We recommenced at the Waenbrodlas Quarry that is still working.
It is set in the Brigantian age Cefn Mawr Limestone formation that is generally dark carbonates. It is easy to tell them apart from the Loggerheads formation, as the latter are much paler. As with everything, just because a limestone was light coloured, it did not mean that it was the Loggerheads formation as some of the Cefn Mawr formation limestones are also pale; this has been interpreted as them having been re-sedimented. There is a very dark band of shale, up to 3m thick, that crosses the quarry and acts as a good marker bed. This is the Waenbrodlas Shale.
Tony said that the depositional environment of these limestones was considered to be a carbonate ramp, distally steepening, eventually developing into a rimmed platform with a very steep frontal edge. Mud mounds seem to have formed on this front and later slumped. We saw several examples of slumping within the beds. Whilst in the past, faults could be seen in the quarry, we could no longer see the rollover anticlines in the hanging wall so took his word that the faults were listric. He informed us that there were two major oblique faults that appeared to have operated as a pair and this had probably been the cause of the slumping. A thrust fault could be made out above the shale, but it petered out in the quarry in a decollement.
We moved on, not far, just around the corner to a disused part of the quarry. This exposed the Pentre Chert formation (Namurian), which is the thickest chert formation in the UK - there certainly was a lot (as we were to see near the end of the trip). As Bryn Mawr Quarry (now subsumed into Waenbrodlas) chert had been quarried rather than limestone.

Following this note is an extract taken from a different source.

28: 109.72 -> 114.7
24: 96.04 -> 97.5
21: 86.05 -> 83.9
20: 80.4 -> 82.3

The source of the silica for the chert was discussed, but no firm conclusions were reached. Siliceous skeletons have been found in the chert, but not in the abundance required for the volume of chert produced, but it is likely to be of biological origin. We also saw what Tony considers is a Neptunian dyke (where a crack in the sea floor is in-filled with sediment). He postulated that there is a tendency for rimmed carbonate platforms to lose their edges resulting in debris flows. This debris can fill cracks in the sea floor. Certainly there was an area where the rock was definitely mashed up (although now heavily vegetated this could just about be seen).

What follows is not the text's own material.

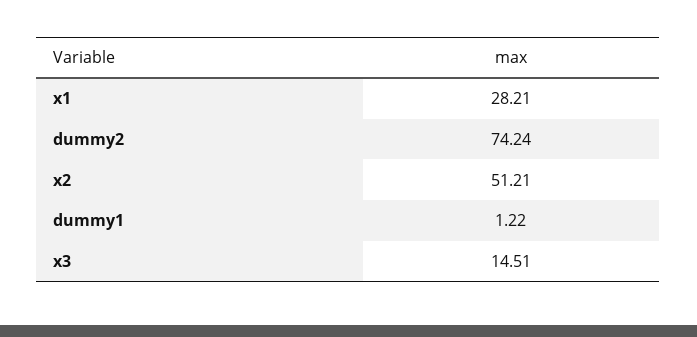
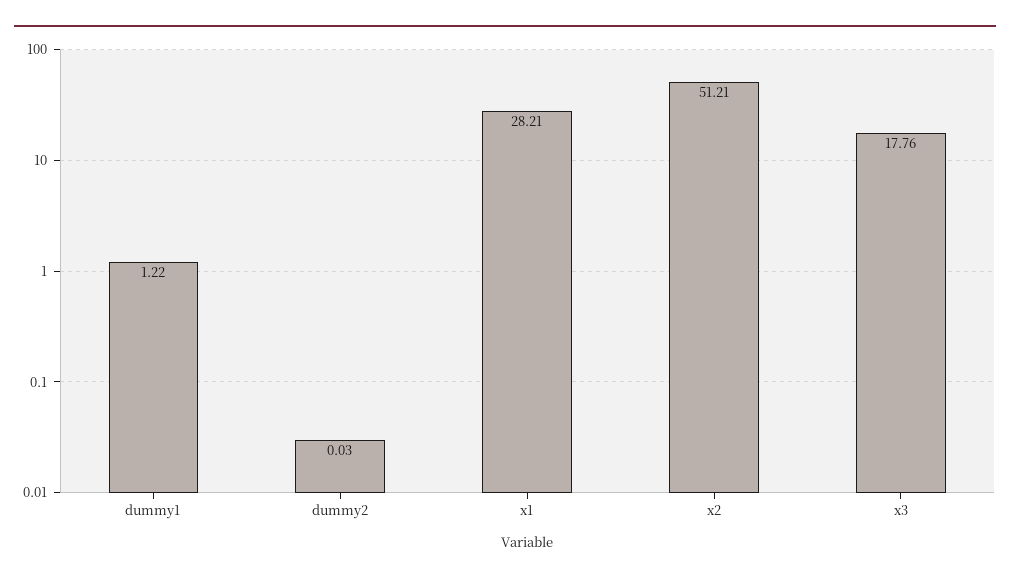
dummy2: 74.24 -> 0.03
x3: 14.51 -> 17.76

The final stop was at the disused Pen-yr-Henblas Quarry that showed the extent and thickness of the chert. Bedding was seen easily and there were many examples of fine lamination indicating quiet water. There had been two phases of chert formation. Again we saw slumping down slope to the northeast indicating instability in the sloping area of the platform. Looking at the bigger picture (by way of a long rock face probably 100m long) we could see what appeared to be a river channel, possibly with others nested in it especially near the edge. There seemed to be slumping into the main channel. It was suggested that perhaps turbidites flowed down the platform slope had resulted in channels with further slumping into these at a later date. Nothing was straightforward!
The trip finished at this point (although a few people moved on to look at the view over Pant Quarry) and Pam thanked Tony on behalf of everyone for a thought-provoking and interesting afternoon.